Kafka wanted the book to be destroyed after his death, but a friend instead saved it and published it. I’m glad he did. This is the first time I read the whole book, having started two or three times. I have seen the film The Trial (David Hugh Jones, 1993) with Kyle MacLachlan and Anthony Hopkins before, and thought it was really good. As far as I remember it follows the book closely, so if you’re not up for the novel you should at least catch the film.

Men Without Women, by Ernest Hemingway

23 Nov 2006 — categorized in literature

Men Without Women (Ernest Hemingway, 1927). A collection of 14 short stories from early in Hemingway’s career. I bought it because I wanted to see the trademarked Hemingway prose and because I wanted to read some good short stories. I was not disappointed in any way.

Hemingway was absolutely fascinated in different ways of hurting animals, something that doesn’t appeal to me at all. He tells stories of bull fighting, big game hunting and fishing, and doesn’t manage to make any of them beautiful to me in the way he intends. His stories also focus on tough men and the human condition, stoically meeting whatever life throws at them. This focus is a lot more interesting, and the dialogues between these tough-guys are wonderful.

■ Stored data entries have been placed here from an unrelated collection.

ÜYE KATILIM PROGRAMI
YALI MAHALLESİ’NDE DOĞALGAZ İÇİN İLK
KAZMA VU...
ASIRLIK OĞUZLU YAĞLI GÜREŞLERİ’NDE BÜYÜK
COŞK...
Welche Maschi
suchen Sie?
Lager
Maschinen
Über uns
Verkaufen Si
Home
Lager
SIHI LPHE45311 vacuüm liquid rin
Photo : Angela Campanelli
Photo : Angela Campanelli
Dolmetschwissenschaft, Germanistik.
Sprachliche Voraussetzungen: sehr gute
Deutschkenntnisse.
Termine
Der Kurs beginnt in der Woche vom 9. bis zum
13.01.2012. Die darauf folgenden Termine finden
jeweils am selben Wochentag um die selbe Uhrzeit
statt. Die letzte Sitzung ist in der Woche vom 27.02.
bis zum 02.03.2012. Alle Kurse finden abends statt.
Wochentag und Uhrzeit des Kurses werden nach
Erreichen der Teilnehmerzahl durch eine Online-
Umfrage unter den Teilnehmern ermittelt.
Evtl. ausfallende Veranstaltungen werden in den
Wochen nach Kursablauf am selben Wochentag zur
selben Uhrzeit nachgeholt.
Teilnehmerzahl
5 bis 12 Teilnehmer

Hemingway’s literary style is usually described as being sparse and simple, and sometimes it’s almost ridiculously so. Here’s the first couple of sentences from the first short story, “The Undefeated”:

“Manuel Garcia climbed the stairs to Don Miguel Retana’s office. He set down his suitcase and knocked on the door. There was no answer. Manuel, standing in the hallway felt there was someone in the room. He felt it through the door.”

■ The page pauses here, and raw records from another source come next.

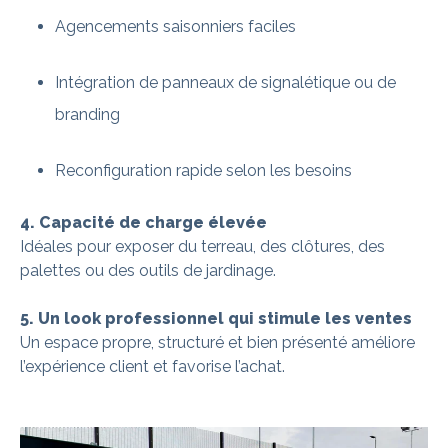
Agencements saisonniers faciles
Intégration de panneaux de signalétique ou de
branding
Reconfiguration rapide selon les besoins
4. Capacité de charge élevée
Idéales pour exposer du terreau, des clôtures, des
palettes ou des outils de jardinage.
5. Un look professionnel qui stimule les ventes
Un espace propre, structuré et bien présenté améliore
l’expérience client et favorise l’achat.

And so on. Really simple, but in a great way it describes these simple men. A lot is left unsaid, and when you read the dialogue a lot is left to the reader. The context in which things are said matters a lot, and is usually the only way you have of reading the inner life of the characters.

I feel inspired to imitate the style when I’m writing now, which is stupid because everyone else is already doing it.

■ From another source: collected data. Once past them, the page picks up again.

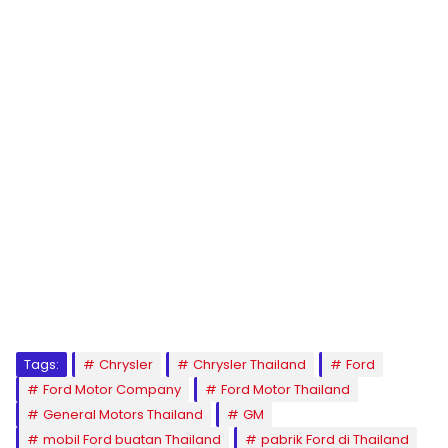
Tags:
Chrysler
Chrysler Thailand
Ford
Ford Motor Company
Ford Motor Thailand
General Motors Thailand
GM
mobil Ford buatan Thailand
pabrik Ford di Thailand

Astrid Lindgren’s Karlsson-on-the-Roof

14 Nov 2006 — categorized in literature

I’m reading the children’s book Karlsson-on-the-Roof by Swedish author Astrid Lindgren. It’s from 1955 and a real classic, and for good reasons. Again and again I’m amazed by the language; Astrid had a very effective language that conveys the scenes in as few words as possible. The dialogue is fun as well.

As an example, the main character Lillebror (Little Brother) comes home with a bump on his head and meets his mother in the kitchen. I’m translating from Swedish:

- Krister has thrown stones at me, Little Brother said angrily.
- Oh, my, said mother, such a bad boy! Why didn’t you come in and tell me?
Little Brother shrugged.
- To what use? You don’t know how to throw stones. You couldn’t even hit the wall of a barn.
- Oh, silly, said mother. You don’t think I would have thrown stones at Krister, do you?
- What else would you throw, wondered Little Brother.

Karlsson is a little man with a propeller on his back and a tendency to lie and exaggerate. When Little Brother complains, he just flips his hand and says “that’s a worldly thing”. As a kid I used to get really mad at the constantly cheating Karlsson, but now I can see through the rhetorical tricks he uses. I still get mad, and impressed by the language and the fun situations.

Astrid was a really cool person in real life as well. In 1987 the government gave her a animale care law as a present on her 80th birthday, which she later called “farty” because they didn’t keep what it promised. In 1976 she noticed she had paid 102% in taxes and wrote the story Pomperipossa in Monismania about the event. The finance minister mocked her in a government debate and said that she were better at stories than math. When she was proved right she replied that maybe they should trade jobs, since he was the better one at telling stories.